- Requirement A: Name every person mentioned by name in the passage on the Marie Fleming case, in the order they first appear.
- Requirement B: Continue the remarks on the Marie Fleming case from their final sentence, in the same speaker's voice.

- Passage to read:

The reason I ask about the conservative and liberal reference is that I would not like to see those who might have issues with this as being less than progressive and that those who want to see it introduced as being progressive. I speak for myself in saying I am trying to bring a lot of objectivity and neutrality to this and, as I said at the opening session last week, inquisitiveness and curiosity.

Dr. Casey might forgive me as I do not have any questions for him. Dr. Mulligan has done us a great service today, as has everyone, but the four questions she raised are really at the heart of what we have to get to. I take a number of points that she has made. She quoted the Supreme Court in the Marie Fleming case: "If this Court could be satisfied that it would be possible to tailor-make a solution which would address the needs of Ms. Fleming alone without any possible implications for [anyone else], there might be a good deal to be said in favour of her case." There is an acknowledgment of that that but Dr. Mulligan is saying that unlike the Legislature, the court did not have the powers to go into that kind of detail but we do. That is one of the distinctions and one reason the Supreme Court did not go further or perhaps why it did not make a more positive judgment.

- Data records:

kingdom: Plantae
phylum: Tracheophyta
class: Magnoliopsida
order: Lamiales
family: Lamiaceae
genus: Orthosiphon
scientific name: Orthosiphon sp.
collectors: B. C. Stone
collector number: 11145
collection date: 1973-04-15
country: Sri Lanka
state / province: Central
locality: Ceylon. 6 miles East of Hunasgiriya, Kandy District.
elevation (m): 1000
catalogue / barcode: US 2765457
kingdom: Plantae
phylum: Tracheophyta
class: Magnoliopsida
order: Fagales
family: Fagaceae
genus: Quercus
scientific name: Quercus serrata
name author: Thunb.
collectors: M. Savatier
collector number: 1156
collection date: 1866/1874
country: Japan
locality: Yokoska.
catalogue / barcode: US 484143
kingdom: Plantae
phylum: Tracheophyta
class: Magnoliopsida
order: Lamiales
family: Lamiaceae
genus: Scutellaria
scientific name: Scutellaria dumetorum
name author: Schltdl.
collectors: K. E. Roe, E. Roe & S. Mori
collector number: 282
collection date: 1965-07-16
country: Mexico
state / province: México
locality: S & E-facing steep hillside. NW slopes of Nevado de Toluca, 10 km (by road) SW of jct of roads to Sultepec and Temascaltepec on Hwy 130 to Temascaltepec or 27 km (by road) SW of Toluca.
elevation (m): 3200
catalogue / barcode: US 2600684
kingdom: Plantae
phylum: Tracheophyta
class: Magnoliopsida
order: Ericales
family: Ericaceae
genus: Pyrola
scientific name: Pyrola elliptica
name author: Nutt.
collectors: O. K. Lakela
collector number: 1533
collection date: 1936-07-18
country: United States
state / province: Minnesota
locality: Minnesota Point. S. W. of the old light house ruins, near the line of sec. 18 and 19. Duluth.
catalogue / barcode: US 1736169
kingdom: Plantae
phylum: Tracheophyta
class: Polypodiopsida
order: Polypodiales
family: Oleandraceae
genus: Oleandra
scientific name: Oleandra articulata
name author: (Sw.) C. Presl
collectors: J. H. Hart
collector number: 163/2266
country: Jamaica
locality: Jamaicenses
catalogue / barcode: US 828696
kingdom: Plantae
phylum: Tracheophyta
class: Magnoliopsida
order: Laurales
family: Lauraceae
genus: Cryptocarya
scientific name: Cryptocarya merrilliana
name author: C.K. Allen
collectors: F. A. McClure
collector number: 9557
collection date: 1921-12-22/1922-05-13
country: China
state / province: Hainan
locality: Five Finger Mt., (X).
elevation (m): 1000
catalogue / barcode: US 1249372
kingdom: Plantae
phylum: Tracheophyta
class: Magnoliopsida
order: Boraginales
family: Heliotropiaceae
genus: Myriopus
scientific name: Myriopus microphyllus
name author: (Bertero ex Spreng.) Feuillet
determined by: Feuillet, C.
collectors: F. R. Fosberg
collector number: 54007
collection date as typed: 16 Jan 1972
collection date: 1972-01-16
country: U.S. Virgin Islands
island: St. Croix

- Result A: Dr. Casey, Dr. Mulligan, Marie Fleming

- Result B:
One thing I feel very strongly about, and which Dr. Mulligan has answered in her questions, is that the judgment presents the Legislature with the following questions: "1. Should certain people be entitled to assistance in ending their own lives? 2. If so, who are those people and what are the key characteristics that mean they are entitled to seek assistance in dying?" That is very important for me because you are not talking about the key medical conditions. That is a really vital contribution which Dr. Mulligan makes. We have been talking about that off line.

As I said last week, when people discuss this, they think of conditions that would make them not want to continue. The witness's contribution of the set of key characteristics is important. If there were four of you here the score might be 2-2. This is interesting for us. If there were ten of you here it could be 6-4 or 5-5 or 4-6. Great intellectual rigour could be brought to this by different legal views. We still have to take the decision. I am particularly taken by what Dr. Hickey said about the resounding judgment of the Supreme Court in the case.

Suppose then, just for argument's sake, that we do not have the competency to deal with this. How is that resolved in an Irish context?